Jamal finds Latika at 13 or so, when she's being taught Indian classical dance as a refinement to boost her eventual price in prostitution. She's in a green dance costume, surrounded by golden light. The three children escape because Salim shoots their way out. He claims Latika as his prize, betraying his brother. He apprentices himself to a ganglord, which serves to insure that Latika also will fall into that life.

Jamal remains faithful to Latika. During his tense appearance on Who Wants to be a Millionaire?, his mind flashes on a deification of her. She's dressed in yellow, at a train station. (Actress Frieda Pinto is definitely a woman who can wear yellow.)

But the "real" Latika is property of a ganglord, living a life of seeming glamour. Jamal finds her—by impersonating a dishwasher/cook to get inside the fancy compound where she's kept. She's dressed in cream, colorless, the passion as bleached from her soul as the dye from her clothes. (Larlarb notes that she was also very careful in getting the jeans right—about which details of Mumbai-available status-symbol jeans would strike all the right notes on the character's class and aspiration.)

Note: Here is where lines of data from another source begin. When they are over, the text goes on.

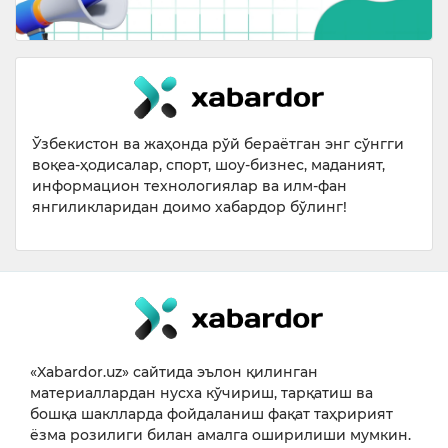
Ўзбекистон ва жаҳонда рўй бераётган энг сўнгги
воқеа-ҳодисалар, спорт, шоу-бизнес, маданият,
информацион технологиялар ва илм-фан
янгиликларидан доимо хабардор бўлинг!
«Xabardor.uz» сайтида эълон қилинган
материаллардан нусха кўчириш, тарқатиш ва
бошқа шаклларда фойдаланиш фақат таҳририят
ёзма розилиги билан амалга оширилиши мумкин.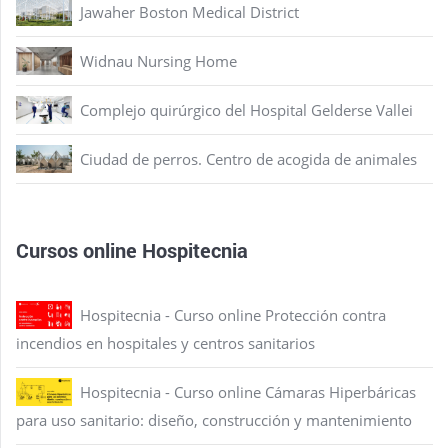
Jawaher Boston Medical District
Widnau Nursing Home
Complejo quirúrgico del Hospital Gelderse Vallei
Ciudad de perros. Centro de acogida de animales
Cursos online Hospitecnia
Hospitecnia - Curso online Protección contra
incendios en hospitales y centros sanitarios
Hospitecnia - Curso online Cámaras Hiperbáricas
para uso sanitario: diseño, construcción y mantenimiento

Jamal waits for Latika every day at the train station. She's said she won't come, but one day his faithfulness is rewarded. Latika has spurned neutrals in dressing this day. She's chosen orange tights and a yellow top—the better to stand out in a crowd and be spotted by Jamal. Her yellow top is like the one he's dreamt for her—but it's even shinier, with sequined trim. At the crucial moment, underworld villains spot her, too, and she's forced away.

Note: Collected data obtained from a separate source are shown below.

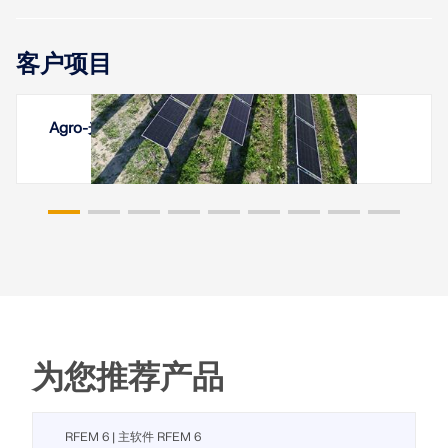
客户项目
Agro-光伏系统 Vineyard, Italien
为您推荐产品
RFEM 6 | 主软件 RFEM 6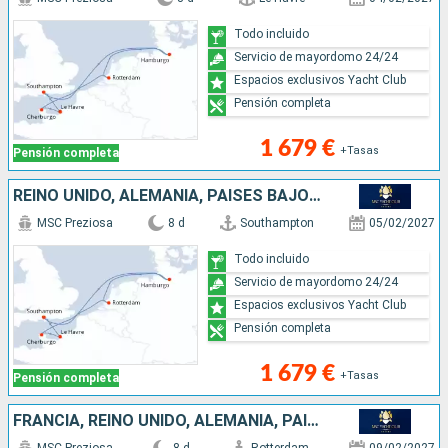
Todo incluido
Servicio de mayordomo 24/24
Espacios exclusivos Yacht Club
Pensión completa
1 679 €
+Tasas
Pensión completa
REINO UNIDO, ALEMANIA, PAISES BAJOS, FRANCIA
MSC Preziosa
8 d
Southampton
05/02/2027
Todo incluido
Servicio de mayordomo 24/24
Espacios exclusivos Yacht Club
Pensión completa
1 679 €
+Tasas
Pensión completa
FRANCIA, REINO UNIDO, ALEMANIA, PAISES BAJOS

Latika, again dressed in neutrals and again a semi-prisoner of the ganglord, sees Jamal on TV. Salim offers her his keys so she can escape. On the way out, she snatches up a yellow scarf, a dupatta of the sort worn with the traditional Indian outfit, the salar kameez. (Larlarb had six of them made in silk chiffon, dyed and beaded to her specifications.) It's inappropriate for Latika to be "dressed" for this meeting, Larlarb notes. "The yellow had to be something she could grab."

Some hope symbolically restored, she makes her way toward Jamal. At the point when she's running, the yellow scarf streams in the air. It looks great in the filming, "a happy accident," Larlarb says. A movie poster is born.

The couple is reunited—where else?—alongside trains. Time for the big joyous Bollywood finish. Larlarb can't afford to costume a thousand people at a shoot that takes place in a train station at 2 a.m. How to make the scene pop?

Larlarb sorts out 150 extras who are wearing no yellow so that they dance immediately behind Jamal and Latika. Behind that group, 850 people get bright yellow scarves to wave as they dance. Filmed head-on, Latika seems to wear the only yellow in a drab world. Filmed from above, it seems the world has blossomed into marigold joy on the couple's behalf.

The standout hue of this whole enterprise, Larlarb says, has acted like "a yellow highlighter through her whole journey."